Start of RECORDS FOR THIS EXERCISE
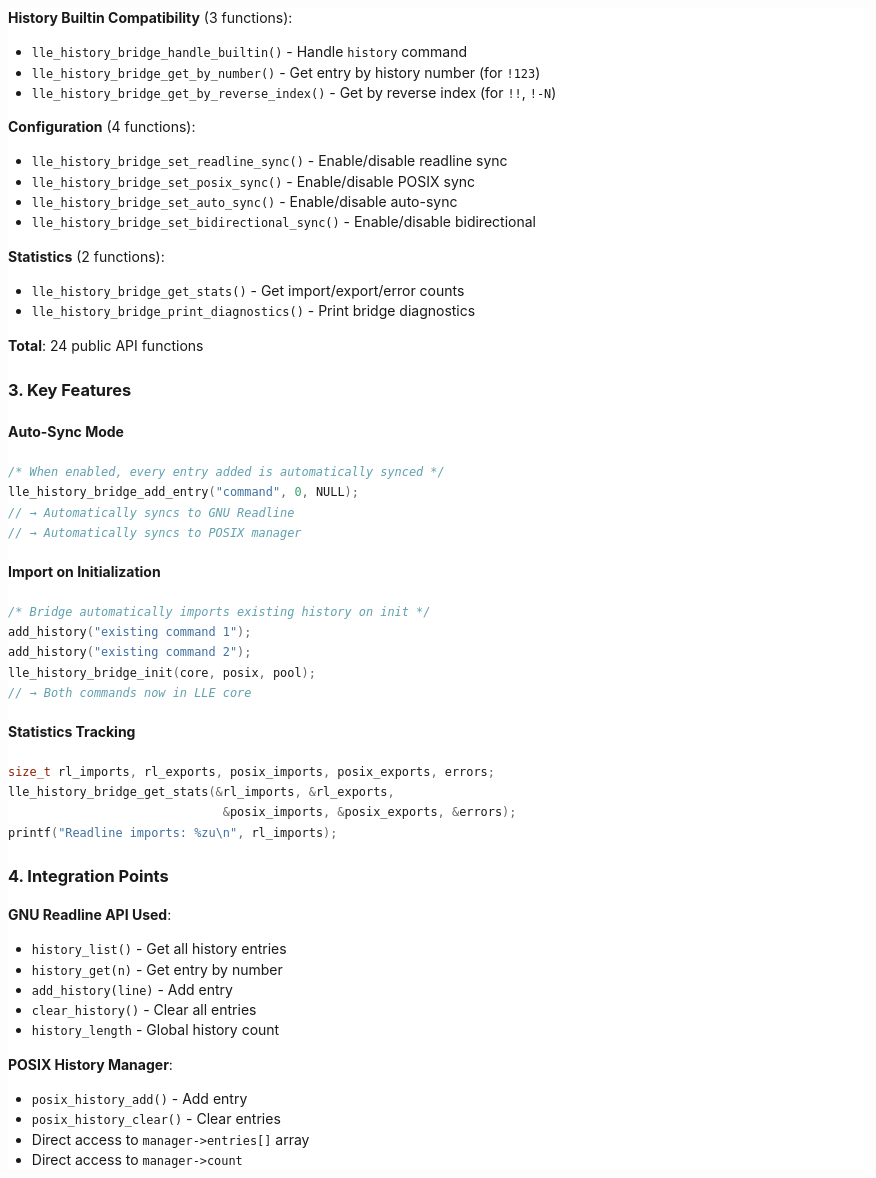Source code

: **History Builtin Compatibility** (3 functions):
- `lle_history_bridge_handle_builtin()` - Handle `history` command
- `lle_history_bridge_get_by_number()` - Get entry by history number (for `!123`)
- `lle_history_bridge_get_by_reverse_index()` - Get by reverse index (for `!!`, `!-N`)

**Configuration** (4 functions):
- `lle_history_bridge_set_readline_sync()` - Enable/disable readline sync
- `lle_history_bridge_set_posix_sync()` - Enable/disable POSIX sync
- `lle_history_bridge_set_auto_sync()` - Enable/disable auto-sync
- `lle_history_bridge_set_bidirectional_sync()` - Enable/disable bidirectional

**Statistics** (2 functions):
- `lle_history_bridge_get_stats()` - Get import/export/error counts
- `lle_history_bridge_print_diagnostics()` - Print bridge diagnostics

**Total**: 24 public API functions

### 3. Key Features

#### Auto-Sync Mode
```c
/* When enabled, every entry added is automatically synced */
lle_history_bridge_add_entry("command", 0, NULL);
// → Automatically syncs to GNU Readline
// → Automatically syncs to POSIX manager
```

#### Import on Initialization
```c
/* Bridge automatically imports existing history on init */
add_history("existing command 1");
add_history("existing command 2");
lle_history_bridge_init(core, posix, pool);
// → Both commands now in LLE core
```

#### Statistics Tracking
```c
size_t rl_imports, rl_exports, posix_imports, posix_exports, errors;
lle_history_bridge_get_stats(&rl_imports, &rl_exports, 
                              &posix_imports, &posix_exports, &errors);
printf("Readline imports: %zu\n", rl_imports);
```

### 4. Integration Points

**GNU Readline API Used**:
- `history_list()` - Get all history entries
- `history_get(n)` - Get entry by number
- `add_history(line)` - Add entry
- `clear_history()` - Clear all entries
- `history_length` - Global history count

**POSIX History Manager**:
- `posix_history_add()` - Add entry
- `posix_history_clear()` - Clear entries
- Direct access to `manager->entries[]` array
- Direct access to `manager->count`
End of RECORDS FOR THIS EXERCISE
ACTIVITY:
Could you return all of the entries above exactly, without any images?

ANSWER FOR THIS EXERCISE:
Source code

: **History Builtin Compatibility** (3 functions):
- `lle_history_bridge_handle_builtin()` - Handle `history` command
- `lle_history_bridge_get_by_number()` - Get entry by history number (for `!123`)
- `lle_history_bridge_get_by_reverse_index()` - Get by reverse index (for `!!`, `!-N`)

**Configuration** (4 functions):
- `lle_history_bridge_set_readline_sync()` - Enable/disable readline sync
- `lle_history_bridge_set_posix_sync()` - Enable/disable POSIX sync
- `lle_history_bridge_set_auto_sync()` - Enable/disable auto-sync
- `lle_history_bridge_set_bidirectional_sync()` - Enable/disable bidirectional

**Statistics** (2 functions):
- `lle_history_bridge_get_stats()` - Get import/export/error counts
- `lle_history_bridge_print_diagnostics()` - Print bridge diagnostics

**Total**: 24 public API functions

### 3. Key Features

#### Auto-Sync Mode
```c
/* When enabled, every entry added is automatically synced */
lle_history_bridge_add_entry("command", 0, NULL);
// → Automatically syncs to GNU Readline
// → Automatically syncs to POSIX manager
```

#### Import on Initialization
```c
/* Bridge automatically imports existing history on init */
add_history("existing command 1");
add_history("existing command 2");
lle_history_bridge_init(core, posix, pool);
// → Both commands now in LLE core
```

#### Statistics Tracking
```c
size_t rl_imports, rl_exports, posix_imports, posix_exports, errors;
lle_history_bridge_get_stats(&rl_imports, &rl_exports, 
                              &posix_imports, &posix_exports, &errors);
printf("Readline imports: %zu\n", rl_imports);
```

### 4. Integration Points

**GNU Readline API Used**:
- `history_list()` - Get all history entries
- `history_get(n)` - Get entry by number
- `add_history(line)` - Add entry
- `clear_history()` - Clear all entries
- `history_length` - Global history count

**POSIX History Manager**:
- `posix_history_add()` - Add entry
- `posix_history_clear()` - Clear entries
- Direct access to `manager->entries[]` array
- Direct access to `manager->count`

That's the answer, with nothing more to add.